Le psaume est un mélange de plusieurs genres littéraires : d’abord une lamentation (v. 1-7) puis un psaume de confiance (v. 8-15) comprenant un développement sapientiel (v. 8-13). Ces deux parties se complètent. La première partie fournit les motifs de la confiance exprimée dans la seconde partie; la seconde partie, sans la première, perdrait l’intérêt de l’insertion d’une thèse dans le concret. Devant une telle diversité, plusieurs exégètes ont renoncé à classer le psaume dans un seul genre littéraire, bien que la plupart le considèrent comme une lamentation à la fois collective et individuelle.

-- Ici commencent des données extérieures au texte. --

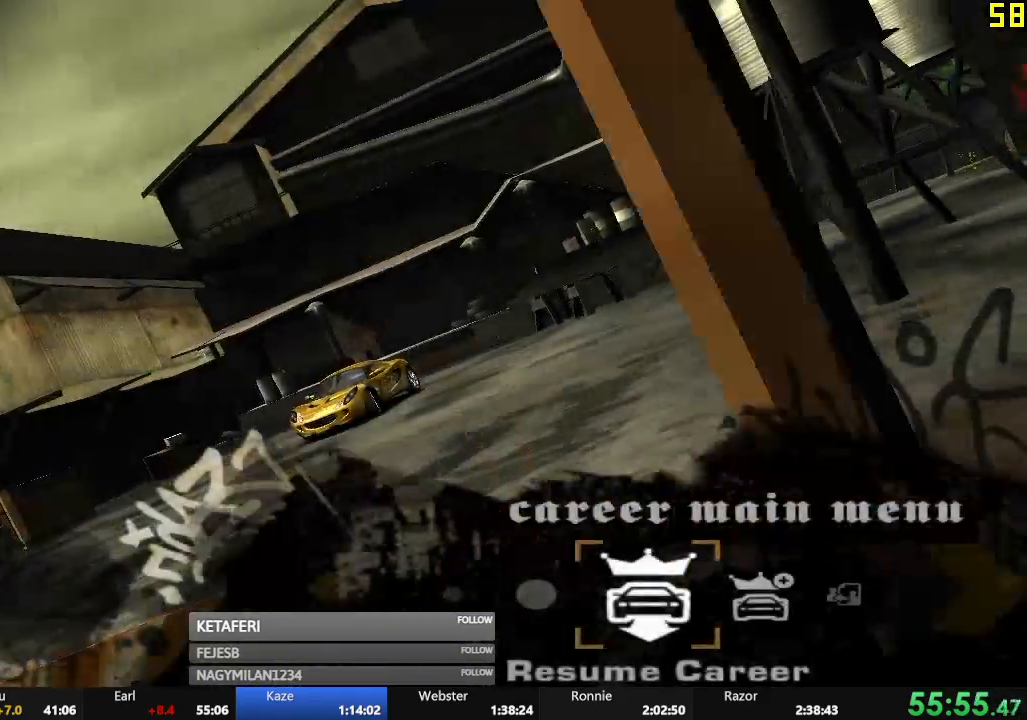
{"buttons": [], "left_stick": "center", "events": [[83, "B", "down"], [133, "B", "up"], [233, "B", "down"], [267, "B", "up"], [367, "B", "down"], [417, "B", "up"]]}
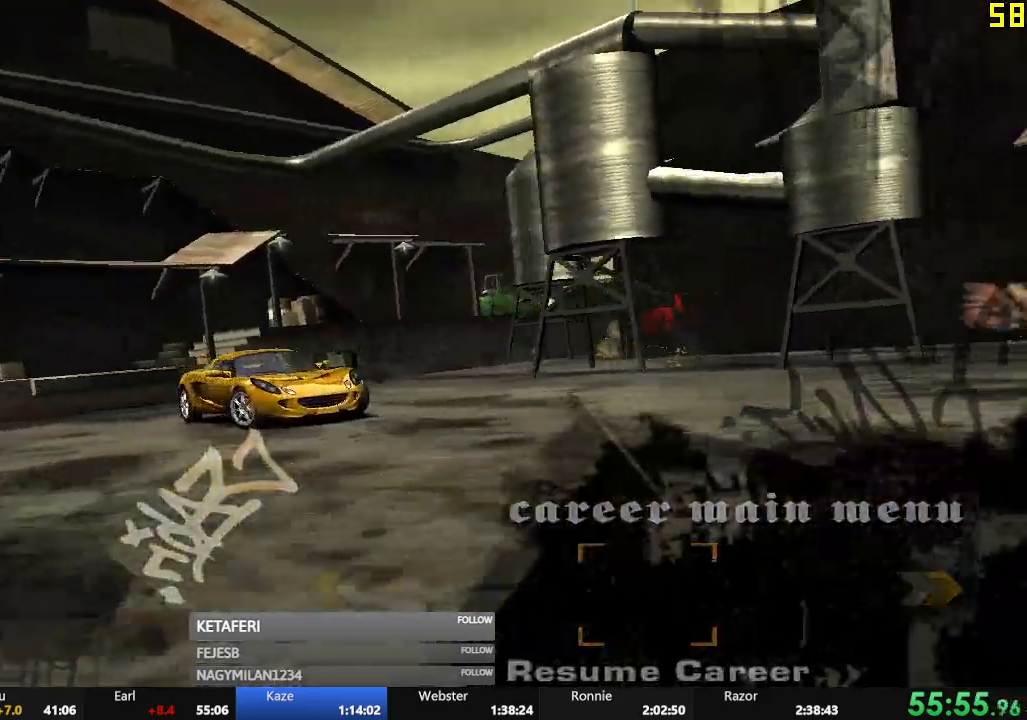
{"buttons": ["DPAD_RIGHT"], "left_stick": "center", "events": [[184, "DPAD_RIGHT", "down"], [251, "DPAD_RIGHT", "up"], [317, "DPAD_RIGHT", "down"], [367, "DPAD_RIGHT", "up"], [434, "DPAD_RIGHT", "down"]]}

La structure du psaume résulte du mélange de ces éléments littéraires divers. La première partie (v. 1-15) est une prière communautaire au Dieu juste s’exprimant à la première personne du pluriel, tandis que la seconde partie (v. 16-23) est un hymne d’action de grâce au ton personnel s’exprimant à la première personne du singulier, ce qui montre l’implication du psalmiste dans le drame collectif qui se joue. Le poème se déroule donc en deux temps et de deux manières différentes. Premièrement aux v. 1-15 de façon théorique et universelle: les méfaits et l’arrogance des impies (v. 3-7); l’indignation du juste (v. 8); l’omniscience de Dieu à qui rien n’échappe (v. 9-10) qui déjà prépare la rétribution des méchants et la récompense des justes (v. 12-15). Deuxièmement aux v. 16-23 de façon pratique et personnelle. Sans le secours de Dieu le psalmiste est perdu (v. 16-17). Il recourt à son expérience passée des interventions divines (v. 18-19) et y trouve des raisons d’espérer et de comprendre le silence de Dieu (v. 20-21) et affermit sa certitude d’être exaucé (v. 22-23). On aurait donc la structure suivante :
A Supplication (v. 1-2)
B Lamentation (v. 3-7)
C Confiance (v. 8-15)
C’ Confiance (v. 16-19)
B’ Lamentation (v. 20-21)
A’ Supplication (v. 22-23)
Commentons quelques versets. Les premiers mots du psaume sont surprenants, littéralement « Dieu des vengeances », que la traduction liturgique a préféré rendre « Dieu qui fais justice ». C’est que le mot « venger » comporte une connotation péjorative qui ne semble pas convenir pas au Dieu de la révélation. La différence, toutefois, c’est que Dieu ne se venge pas comme les humains! Pour lui, il s’agit plutôt de rétablir la justice. En effet, Dieu se présente dans plusieurs textes bibliques comme le goël, c’est-à-dire le « vengeur de sang » de son peuple. Dans le système de justice ancien, en effet, il appartenait au membre aîné d’une famille de rétablir la justice d’une personne lésée. Au v. 2, le psalmiste demande à Dieu de faire revenir sur les impies la « rétribution », c’est-à-dire l’effet de leur mauvaise action. Mais il voit bien que la réalité est tout autre! Aux v. 3-4 il exprime son scandale du triomphe des impies avec la fameuse question « jusques à quand? » Les impies insultent Dieu (Ps 31,19; 59,8; 75,6) qui reste muet (au point où le v. 20 le soupçonnera même d’être complice de leur impiété!).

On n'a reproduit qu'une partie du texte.